::: Data for this exercise :::
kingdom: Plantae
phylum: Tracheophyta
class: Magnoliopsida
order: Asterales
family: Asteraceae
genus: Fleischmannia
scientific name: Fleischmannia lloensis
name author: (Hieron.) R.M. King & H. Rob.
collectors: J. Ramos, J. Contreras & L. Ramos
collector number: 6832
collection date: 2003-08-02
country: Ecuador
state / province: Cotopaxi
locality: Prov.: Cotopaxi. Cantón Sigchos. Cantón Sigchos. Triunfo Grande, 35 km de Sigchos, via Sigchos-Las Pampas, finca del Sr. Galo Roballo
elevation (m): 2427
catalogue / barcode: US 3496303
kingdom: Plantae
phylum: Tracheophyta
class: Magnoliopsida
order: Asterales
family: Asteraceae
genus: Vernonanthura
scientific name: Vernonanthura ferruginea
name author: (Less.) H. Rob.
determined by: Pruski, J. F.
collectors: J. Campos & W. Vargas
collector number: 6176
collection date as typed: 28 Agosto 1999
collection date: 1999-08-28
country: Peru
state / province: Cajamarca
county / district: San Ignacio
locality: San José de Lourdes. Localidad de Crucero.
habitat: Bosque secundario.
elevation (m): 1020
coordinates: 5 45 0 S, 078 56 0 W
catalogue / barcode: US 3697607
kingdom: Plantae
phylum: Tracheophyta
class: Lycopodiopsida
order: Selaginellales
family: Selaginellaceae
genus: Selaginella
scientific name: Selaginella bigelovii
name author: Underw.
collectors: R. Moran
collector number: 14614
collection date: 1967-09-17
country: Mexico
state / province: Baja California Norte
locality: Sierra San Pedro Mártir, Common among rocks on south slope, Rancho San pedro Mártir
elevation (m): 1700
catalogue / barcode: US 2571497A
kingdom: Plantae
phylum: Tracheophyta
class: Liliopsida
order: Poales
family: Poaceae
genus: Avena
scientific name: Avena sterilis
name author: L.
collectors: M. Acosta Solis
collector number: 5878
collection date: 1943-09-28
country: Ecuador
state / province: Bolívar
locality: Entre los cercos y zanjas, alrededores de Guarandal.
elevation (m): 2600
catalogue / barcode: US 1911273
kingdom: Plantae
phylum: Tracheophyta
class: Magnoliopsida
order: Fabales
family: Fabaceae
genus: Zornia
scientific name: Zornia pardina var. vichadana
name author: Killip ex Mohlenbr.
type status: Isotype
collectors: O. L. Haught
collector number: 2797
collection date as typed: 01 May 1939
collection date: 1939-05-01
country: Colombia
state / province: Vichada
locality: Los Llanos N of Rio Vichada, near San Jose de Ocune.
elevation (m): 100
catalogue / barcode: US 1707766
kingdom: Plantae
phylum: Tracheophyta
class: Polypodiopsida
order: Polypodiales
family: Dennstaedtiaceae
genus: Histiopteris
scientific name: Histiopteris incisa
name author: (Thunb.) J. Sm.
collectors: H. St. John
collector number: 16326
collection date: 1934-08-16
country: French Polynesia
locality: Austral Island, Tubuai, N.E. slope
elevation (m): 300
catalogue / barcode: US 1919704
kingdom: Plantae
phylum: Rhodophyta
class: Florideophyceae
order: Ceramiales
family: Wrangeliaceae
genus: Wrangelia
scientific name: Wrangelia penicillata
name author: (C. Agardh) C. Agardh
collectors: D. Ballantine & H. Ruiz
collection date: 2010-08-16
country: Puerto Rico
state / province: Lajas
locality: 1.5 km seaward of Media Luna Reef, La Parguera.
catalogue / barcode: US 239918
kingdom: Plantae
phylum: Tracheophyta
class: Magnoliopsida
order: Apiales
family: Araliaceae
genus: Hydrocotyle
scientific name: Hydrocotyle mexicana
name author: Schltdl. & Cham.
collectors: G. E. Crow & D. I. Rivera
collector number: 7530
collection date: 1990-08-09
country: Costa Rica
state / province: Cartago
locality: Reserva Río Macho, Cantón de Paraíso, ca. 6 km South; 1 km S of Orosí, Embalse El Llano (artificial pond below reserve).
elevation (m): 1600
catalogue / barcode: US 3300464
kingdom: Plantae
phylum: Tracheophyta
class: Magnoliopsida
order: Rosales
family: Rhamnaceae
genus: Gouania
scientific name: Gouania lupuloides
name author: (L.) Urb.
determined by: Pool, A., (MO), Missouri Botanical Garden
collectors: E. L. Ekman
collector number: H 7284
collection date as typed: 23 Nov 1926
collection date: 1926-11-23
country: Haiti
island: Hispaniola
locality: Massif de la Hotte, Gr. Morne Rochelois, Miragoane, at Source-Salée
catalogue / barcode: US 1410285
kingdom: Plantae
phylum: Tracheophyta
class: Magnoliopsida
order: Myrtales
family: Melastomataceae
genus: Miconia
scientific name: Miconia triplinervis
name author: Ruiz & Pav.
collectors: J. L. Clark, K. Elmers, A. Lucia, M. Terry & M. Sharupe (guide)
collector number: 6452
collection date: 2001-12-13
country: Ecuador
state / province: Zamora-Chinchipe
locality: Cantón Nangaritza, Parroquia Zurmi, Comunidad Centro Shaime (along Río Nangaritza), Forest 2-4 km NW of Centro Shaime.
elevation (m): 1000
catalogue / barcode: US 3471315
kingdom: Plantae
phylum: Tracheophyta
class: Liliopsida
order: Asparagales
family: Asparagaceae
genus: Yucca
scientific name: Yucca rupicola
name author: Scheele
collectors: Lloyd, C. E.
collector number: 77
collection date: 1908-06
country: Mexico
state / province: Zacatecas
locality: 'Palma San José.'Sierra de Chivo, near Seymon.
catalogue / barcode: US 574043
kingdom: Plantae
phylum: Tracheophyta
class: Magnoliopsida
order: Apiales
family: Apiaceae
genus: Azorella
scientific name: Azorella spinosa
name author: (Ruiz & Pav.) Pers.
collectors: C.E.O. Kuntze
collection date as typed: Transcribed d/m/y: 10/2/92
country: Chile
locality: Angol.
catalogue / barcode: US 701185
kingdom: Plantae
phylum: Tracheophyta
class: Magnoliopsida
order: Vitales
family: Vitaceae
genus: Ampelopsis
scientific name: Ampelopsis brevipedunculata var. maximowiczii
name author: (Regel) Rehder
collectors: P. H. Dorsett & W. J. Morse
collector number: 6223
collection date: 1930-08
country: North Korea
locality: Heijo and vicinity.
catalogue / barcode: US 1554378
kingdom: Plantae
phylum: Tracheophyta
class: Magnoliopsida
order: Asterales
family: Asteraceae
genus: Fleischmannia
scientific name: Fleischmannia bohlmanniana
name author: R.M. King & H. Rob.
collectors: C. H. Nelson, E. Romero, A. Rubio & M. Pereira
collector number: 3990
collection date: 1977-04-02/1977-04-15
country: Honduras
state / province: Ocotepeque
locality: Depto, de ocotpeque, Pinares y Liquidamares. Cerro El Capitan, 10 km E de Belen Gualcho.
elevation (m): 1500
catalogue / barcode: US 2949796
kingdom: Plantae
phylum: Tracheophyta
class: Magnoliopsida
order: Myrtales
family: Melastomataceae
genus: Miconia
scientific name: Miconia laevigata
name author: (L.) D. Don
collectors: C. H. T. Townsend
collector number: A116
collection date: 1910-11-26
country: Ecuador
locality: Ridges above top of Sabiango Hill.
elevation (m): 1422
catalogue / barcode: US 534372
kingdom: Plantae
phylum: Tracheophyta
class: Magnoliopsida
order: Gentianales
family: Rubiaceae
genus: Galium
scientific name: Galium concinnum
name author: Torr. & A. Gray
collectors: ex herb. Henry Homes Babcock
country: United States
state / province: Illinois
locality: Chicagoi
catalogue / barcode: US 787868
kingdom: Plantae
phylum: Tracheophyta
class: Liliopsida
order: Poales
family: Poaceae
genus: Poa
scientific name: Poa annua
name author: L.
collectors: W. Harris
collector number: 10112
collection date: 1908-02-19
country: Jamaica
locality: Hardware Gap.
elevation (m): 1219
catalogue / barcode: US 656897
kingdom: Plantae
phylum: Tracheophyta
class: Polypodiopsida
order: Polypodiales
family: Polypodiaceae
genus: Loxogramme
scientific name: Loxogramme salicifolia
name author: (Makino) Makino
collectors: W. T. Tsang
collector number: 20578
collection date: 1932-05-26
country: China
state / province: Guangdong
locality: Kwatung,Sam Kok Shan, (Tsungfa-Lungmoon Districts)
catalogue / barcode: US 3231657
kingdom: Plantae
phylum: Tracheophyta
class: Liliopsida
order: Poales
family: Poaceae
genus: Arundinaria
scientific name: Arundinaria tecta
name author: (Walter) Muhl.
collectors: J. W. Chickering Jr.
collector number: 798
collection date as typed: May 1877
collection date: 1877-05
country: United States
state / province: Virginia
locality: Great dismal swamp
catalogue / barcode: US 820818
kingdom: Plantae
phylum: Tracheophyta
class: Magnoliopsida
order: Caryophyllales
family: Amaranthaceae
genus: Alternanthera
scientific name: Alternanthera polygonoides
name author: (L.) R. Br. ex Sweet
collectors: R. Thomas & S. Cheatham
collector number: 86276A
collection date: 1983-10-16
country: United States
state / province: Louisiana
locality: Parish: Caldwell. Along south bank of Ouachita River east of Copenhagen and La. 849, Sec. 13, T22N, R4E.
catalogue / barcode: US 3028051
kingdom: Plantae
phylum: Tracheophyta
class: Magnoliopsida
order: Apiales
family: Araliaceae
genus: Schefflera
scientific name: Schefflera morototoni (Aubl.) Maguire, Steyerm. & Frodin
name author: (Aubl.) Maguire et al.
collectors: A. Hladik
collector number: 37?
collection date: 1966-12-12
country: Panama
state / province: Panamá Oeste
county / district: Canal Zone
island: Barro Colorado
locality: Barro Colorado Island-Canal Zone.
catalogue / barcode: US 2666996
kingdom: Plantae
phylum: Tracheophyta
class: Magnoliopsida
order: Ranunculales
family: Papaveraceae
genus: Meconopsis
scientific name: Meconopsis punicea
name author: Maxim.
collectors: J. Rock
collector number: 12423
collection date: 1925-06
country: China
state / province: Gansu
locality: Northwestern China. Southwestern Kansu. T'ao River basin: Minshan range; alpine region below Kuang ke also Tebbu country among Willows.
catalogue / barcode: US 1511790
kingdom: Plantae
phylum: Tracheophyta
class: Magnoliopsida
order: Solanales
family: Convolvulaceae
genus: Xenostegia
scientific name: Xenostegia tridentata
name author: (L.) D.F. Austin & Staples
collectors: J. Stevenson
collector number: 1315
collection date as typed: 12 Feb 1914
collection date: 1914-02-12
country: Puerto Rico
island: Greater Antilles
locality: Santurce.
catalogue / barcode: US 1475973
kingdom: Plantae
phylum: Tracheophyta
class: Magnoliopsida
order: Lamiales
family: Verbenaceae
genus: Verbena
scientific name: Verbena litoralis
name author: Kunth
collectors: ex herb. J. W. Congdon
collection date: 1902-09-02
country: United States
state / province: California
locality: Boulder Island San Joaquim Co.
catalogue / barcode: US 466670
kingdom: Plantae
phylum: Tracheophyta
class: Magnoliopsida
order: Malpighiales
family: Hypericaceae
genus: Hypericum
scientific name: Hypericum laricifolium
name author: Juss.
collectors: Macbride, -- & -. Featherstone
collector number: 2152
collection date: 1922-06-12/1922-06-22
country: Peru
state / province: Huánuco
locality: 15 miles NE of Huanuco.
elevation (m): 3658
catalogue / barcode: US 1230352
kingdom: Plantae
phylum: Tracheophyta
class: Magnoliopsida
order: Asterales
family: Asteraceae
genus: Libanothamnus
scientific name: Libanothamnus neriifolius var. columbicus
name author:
:::
> [Problem requirements]
Quote the stretch of the records from the line containing "genus: Zornia" through the line containing "state / province: Lajas", with both of those lines included.

> [Task solution]
genus: Zornia
scientific name: Zornia pardina var. vichadana
name author: Killip ex Mohlenbr.
type status: Isotype
collectors: O. L. Haught
collector number: 2797
collection date as typed: 01 May 1939
collection date: 1939-05-01
country: Colombia
state / province: Vichada
locality: Los Llanos N of Rio Vichada, near San Jose de Ocune.
elevation (m): 100
catalogue / barcode: US 1707766
kingdom: Plantae
phylum: Tracheophyta
class: Polypodiopsida
order: Polypodiales
family: Dennstaedtiaceae
genus: Histiopteris
scientific name: Histiopteris incisa
name author: (Thunb.) J. Sm.
collectors: H. St. John
collector number: 16326
collection date: 1934-08-16
country: French Polynesia
locality: Austral Island, Tubuai, N.E. slope
elevation (m): 300
catalogue / barcode: US 1919704
kingdom: Plantae
phylum: Rhodophyta
class: Florideophyceae
order: Ceramiales
family: Wrangeliaceae
genus: Wrangelia
scientific name: Wrangelia penicillata
name author: (C. Agardh) C. Agardh
collectors: D. Ballantine & H. Ruiz
collection date: 2010-08-16
country: Puerto Rico
state / province: Lajas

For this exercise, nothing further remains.